So, over the last several hours, I’ve been trying to structure a course of action into my life. One where I have lists, boxes to check so I feel satisfied when I finish a task, and organizing my life into a series of lines that are short, sweet, and to the point. One where I spend a couple hours making a resume and typing an essay of a challenge I concurred in my life. Honestly, it feels weird to me. I grew up with more “on the fly” thinking then things were scheduled. For example, my choir career in high school. Our teachers were blessings, having done a majority of the work involved behind the scenes; researching, planning, reserving, selecting scores to play and conduct, and include all the little things that may have gone unnoticed! As well as practicing with us so we were singing the right note, in the right key, at the right time, with correct diction and tone! Oh how I miss choir, for the love of us singing beautiful pieces together, being led by our amazing teachers!
Compare that to my own personal life back then, I loved doing things on the fly! I was able to do a little of a lot with any short time I had. I was able to see everyone and do multiple things, but only for a short amount of time. Even then, I cherished all those moments, because it was all I had.

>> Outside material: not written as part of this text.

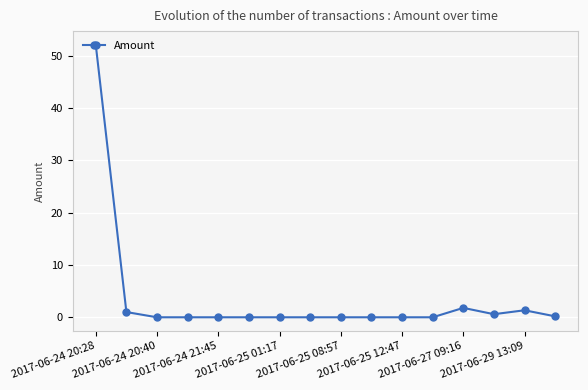

What is the greatest value displayed?

52.1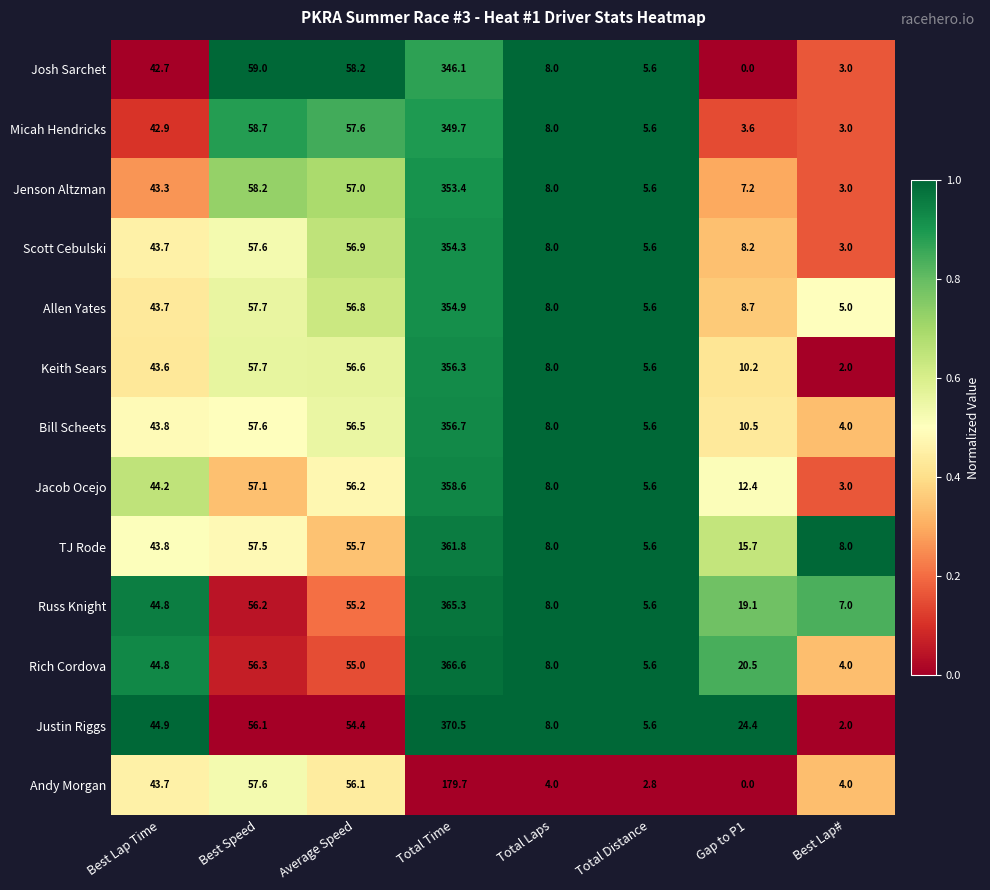

How many series are shown in this chart?

13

What brought all this up was the essay I was typing earlier today. The topic was; “Tell us about a time in your life when you overcame a challenge and what personal growth you experienced as a result.” Stellar! I was exceptionally excited to talk about one of multiple situations that God had provided through my life.. But then the memories came back. (First of all, I should state that I am a very loving person, I take things to heart, and I never forget a majority of things. My love languages are Physical Touch, along with a tie of Words of Affirmation. Also, I did not give my struggles to God at this point in my life, so it all just clung to my head and my heart.)
The memories of struggling with providing for my family alongside my mom, trying to help out our situation on top of being full time student with a full time job. So, here I am, visiting a time in my past, vividly remembering everything that occurred, and I start to tear up, thinking “Thank you Jesus!” I never saw God during those times, or at least, the way He was working with us then. I remembered being so angry with the world, with people, my judgement was clouded by false truths, a false “love”, and emotionally, I was very unstable! But God had revealed to me how He was working through my life back then, and I cried! (Crying is such a beautiful thing.) Tears of joy and release as I thank the Lord for all the magnificent things He’s done and continues to do for me.

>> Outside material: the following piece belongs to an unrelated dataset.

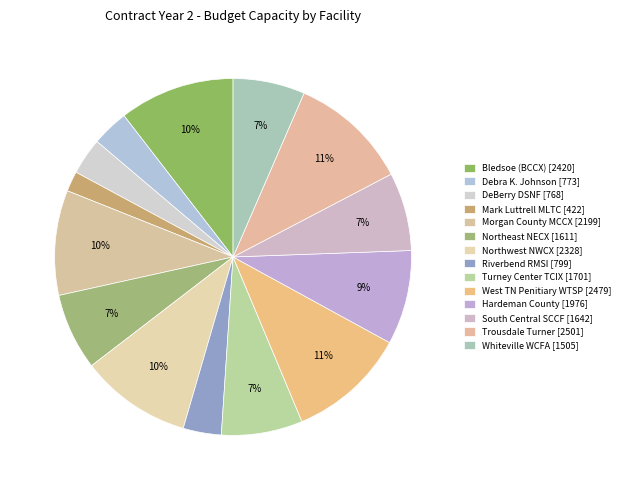

Rank the categories by value from highest to lowest.

Trousdale Turner Correctional Complex, West Tennessee State Penitiary (WTSP), Bledsoe Correctional Facility (BCCX), Northwest Correctional Complex (NWCX), Morgan County Correctional Complex (MCCX), Hardeman County Correctional Facility, Turney Center Industrial Complex (TCIX), South Central Correctional Facility (SCCF), Northeast Correctional Complex (NECX), Whiteville Correctional Facility (WCFA), Riverbend Maximum Security Institution, Debra K. Johnson Rehabilitation Center, DeBerry Special Needs Facility (DSNF), Mark Luttrell Transitional Center (MLTC)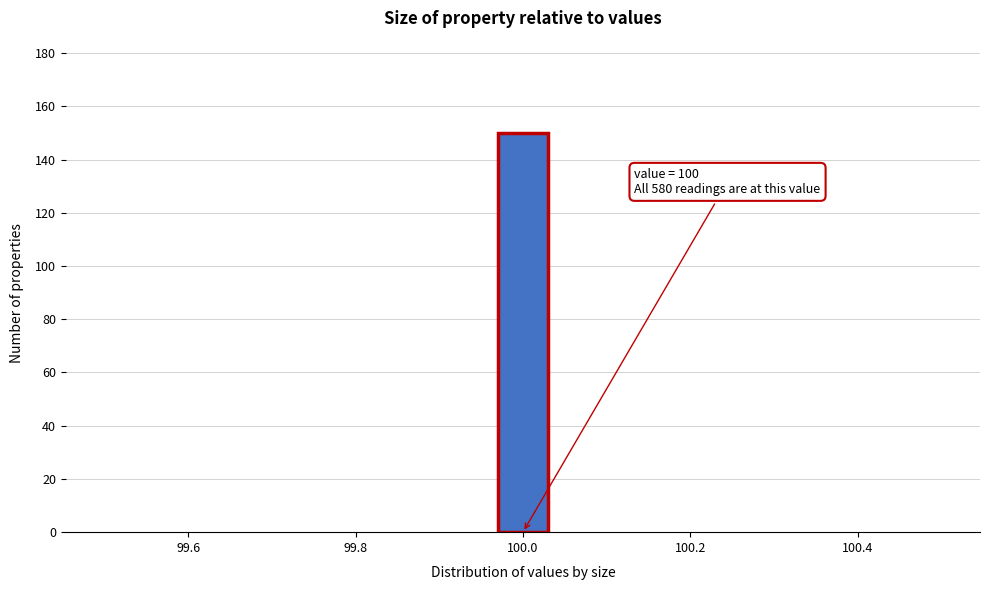

Read against the x-axis, roughly where is the centre of the tallest bar?

100.00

I think about how asinine I have been over the course of these two years since I’ve given my life to Christ, and how recently, I feel the closest to Him than I have ever been! I don’t want this to ever go away. Constantly, I remind myself of whether I am going to intentionally choose Christ over my flesh, having a tough emotional battle to coincide with the lies Satan tries to throw inside my head, or am I going to give into my shadows and be consumed by what I know to be false? Here lately, I’ve been in more pain, but God is so much more than giving into the shadows that call my name, scratching and crawling towards me to bring me back, as they call “home”. But I am most certainly not of that world, nor of this one! God has created me, not the shadows! “For you formed my inward parts; you knitted me together in my mother’s womb. I praise you, for I am fearfully and wonderfully made. Wonderful are your works; my soul knows it very well.” (Psalm 139:13-14 ESV)
My encouragement to you; to ask yourselves questions constantly! Not just the easy ones either, but the difficult ones. “How does this glorify God?” “What is blocking me from my relationship from God?” “How do I interact with God daily?” Discern from what the devil is telling you, and be intentional about your relationships with God! Don’t try to be like the other Christians, because we are of the same body, but different parts of that same body! Be true, be vulnerable, be transparent and honest. Now the question is, Have I been vulnerable?